For the data below, give again exactly the lines from the one containing "left shoulder: (673, 552)" through the one containing "left back paw: (806, 708)", both ends included, and no others.

Segment Start: Supplied material

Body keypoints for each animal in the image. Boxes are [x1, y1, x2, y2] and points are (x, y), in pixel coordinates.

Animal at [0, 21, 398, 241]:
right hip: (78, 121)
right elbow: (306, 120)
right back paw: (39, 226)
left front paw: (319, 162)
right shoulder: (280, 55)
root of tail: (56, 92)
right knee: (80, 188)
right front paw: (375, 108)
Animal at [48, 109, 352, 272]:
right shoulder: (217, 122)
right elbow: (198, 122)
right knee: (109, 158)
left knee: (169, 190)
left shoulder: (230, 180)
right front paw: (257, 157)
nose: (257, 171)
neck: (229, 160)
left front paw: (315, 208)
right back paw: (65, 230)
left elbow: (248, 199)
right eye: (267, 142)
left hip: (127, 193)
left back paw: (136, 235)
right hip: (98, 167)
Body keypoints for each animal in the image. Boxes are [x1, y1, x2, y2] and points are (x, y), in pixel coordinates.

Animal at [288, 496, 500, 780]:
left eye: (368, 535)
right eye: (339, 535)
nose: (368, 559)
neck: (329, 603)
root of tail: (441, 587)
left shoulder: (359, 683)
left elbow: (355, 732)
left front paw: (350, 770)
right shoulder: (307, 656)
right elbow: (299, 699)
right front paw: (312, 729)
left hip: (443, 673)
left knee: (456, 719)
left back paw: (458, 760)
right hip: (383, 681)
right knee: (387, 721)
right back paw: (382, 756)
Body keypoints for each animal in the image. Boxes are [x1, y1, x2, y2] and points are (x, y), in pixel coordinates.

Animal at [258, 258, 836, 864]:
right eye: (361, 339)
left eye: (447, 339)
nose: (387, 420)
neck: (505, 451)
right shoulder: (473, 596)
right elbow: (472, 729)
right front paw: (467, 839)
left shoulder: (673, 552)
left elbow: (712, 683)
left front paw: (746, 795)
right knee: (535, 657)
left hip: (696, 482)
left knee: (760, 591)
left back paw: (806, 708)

Segment End: Supplied material
Segment Start: Supplied material

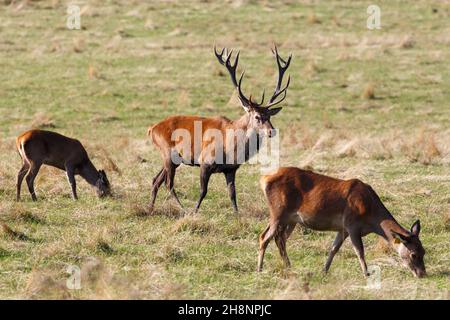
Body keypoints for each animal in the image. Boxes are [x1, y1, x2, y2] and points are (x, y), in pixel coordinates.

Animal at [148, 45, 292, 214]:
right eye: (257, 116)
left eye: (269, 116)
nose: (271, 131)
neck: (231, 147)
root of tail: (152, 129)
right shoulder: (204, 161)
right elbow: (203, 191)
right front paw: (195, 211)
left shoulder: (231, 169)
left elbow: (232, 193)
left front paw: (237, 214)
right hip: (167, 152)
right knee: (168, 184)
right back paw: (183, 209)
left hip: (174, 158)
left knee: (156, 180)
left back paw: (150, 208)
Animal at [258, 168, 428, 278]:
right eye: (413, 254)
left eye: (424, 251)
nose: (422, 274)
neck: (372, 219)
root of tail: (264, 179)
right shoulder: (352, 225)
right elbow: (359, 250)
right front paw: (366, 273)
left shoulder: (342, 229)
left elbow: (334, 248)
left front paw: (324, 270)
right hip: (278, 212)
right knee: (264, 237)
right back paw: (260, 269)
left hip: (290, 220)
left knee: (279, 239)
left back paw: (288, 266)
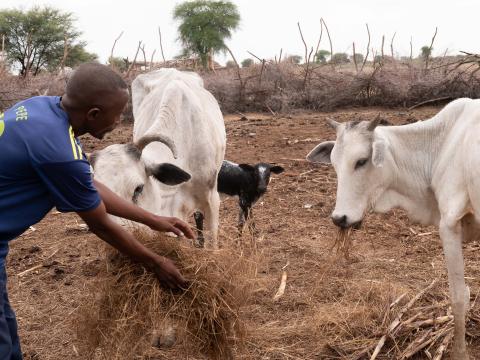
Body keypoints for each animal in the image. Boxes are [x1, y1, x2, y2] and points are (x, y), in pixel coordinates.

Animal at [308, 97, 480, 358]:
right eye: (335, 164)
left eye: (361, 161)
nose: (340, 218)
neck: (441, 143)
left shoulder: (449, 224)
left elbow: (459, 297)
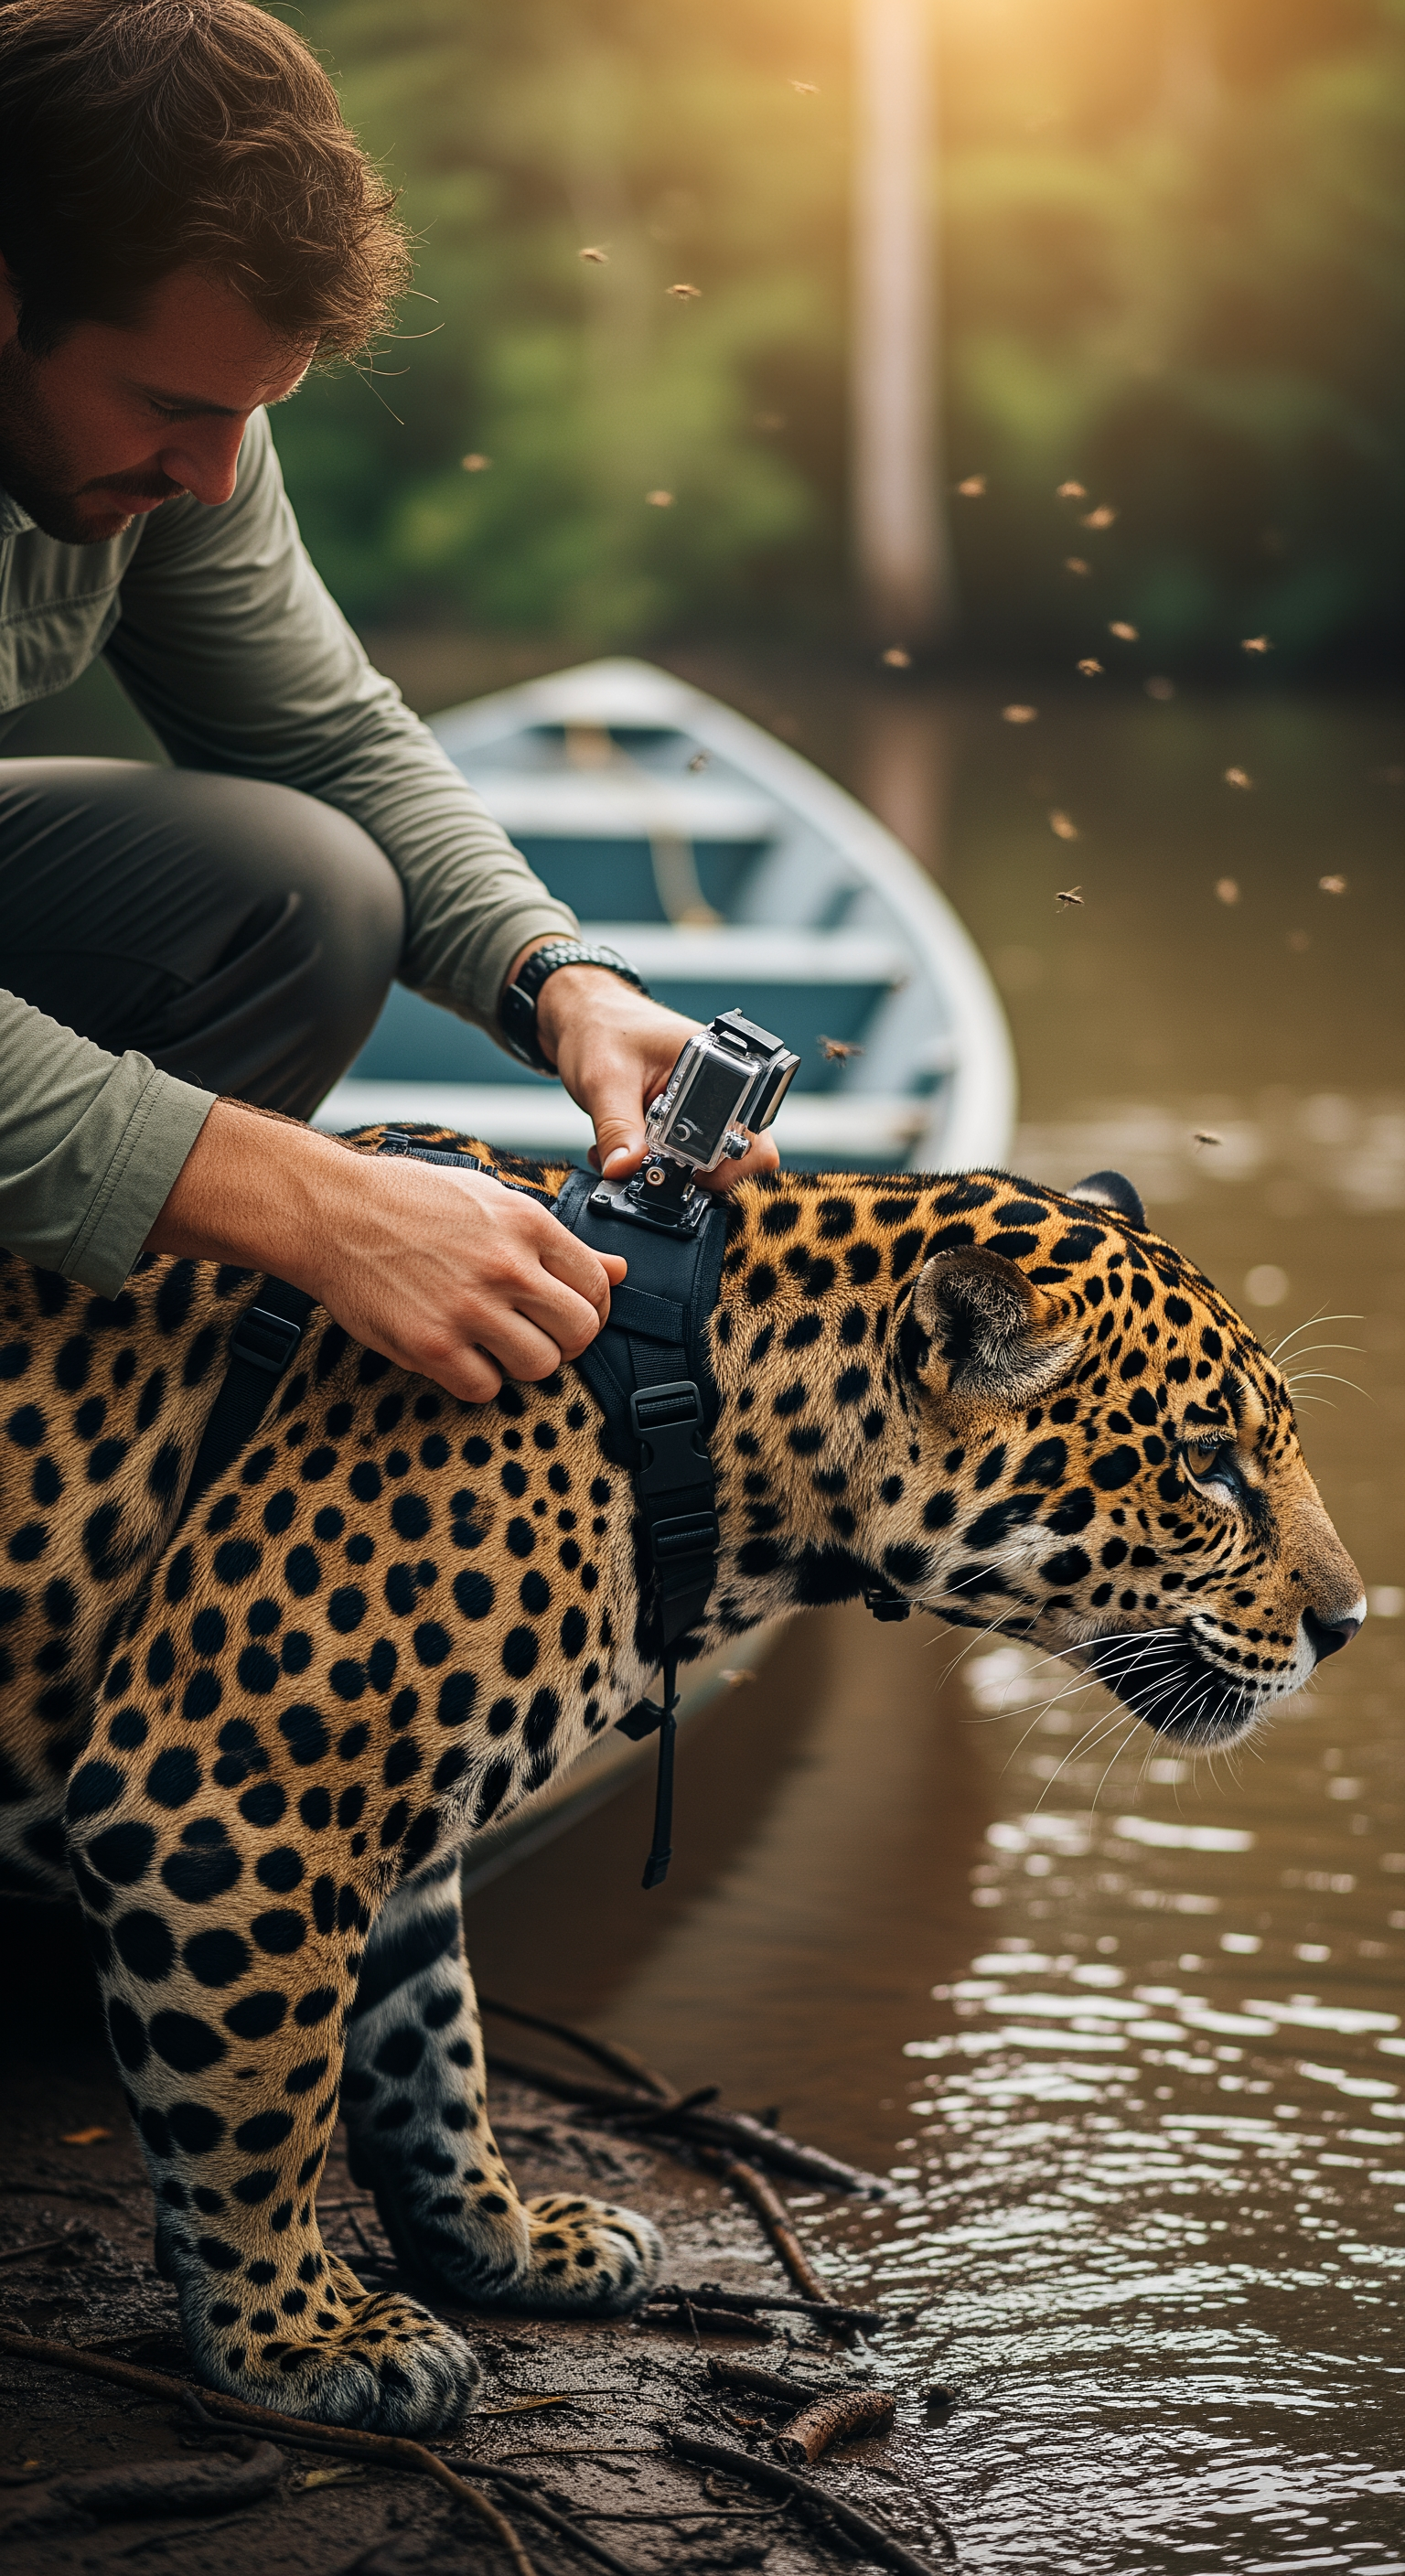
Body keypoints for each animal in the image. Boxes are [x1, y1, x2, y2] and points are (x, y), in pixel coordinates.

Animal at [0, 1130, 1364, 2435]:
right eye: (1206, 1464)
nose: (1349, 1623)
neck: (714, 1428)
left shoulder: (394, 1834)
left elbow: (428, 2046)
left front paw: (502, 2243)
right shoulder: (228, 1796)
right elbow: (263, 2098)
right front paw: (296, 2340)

Segment End: Supplied material

Output below:
left shoulder: (673, 552)
left elbow: (712, 683)
left front paw: (746, 795)
right knee: (535, 657)
left hip: (696, 482)
left knee: (760, 591)
left back paw: (806, 708)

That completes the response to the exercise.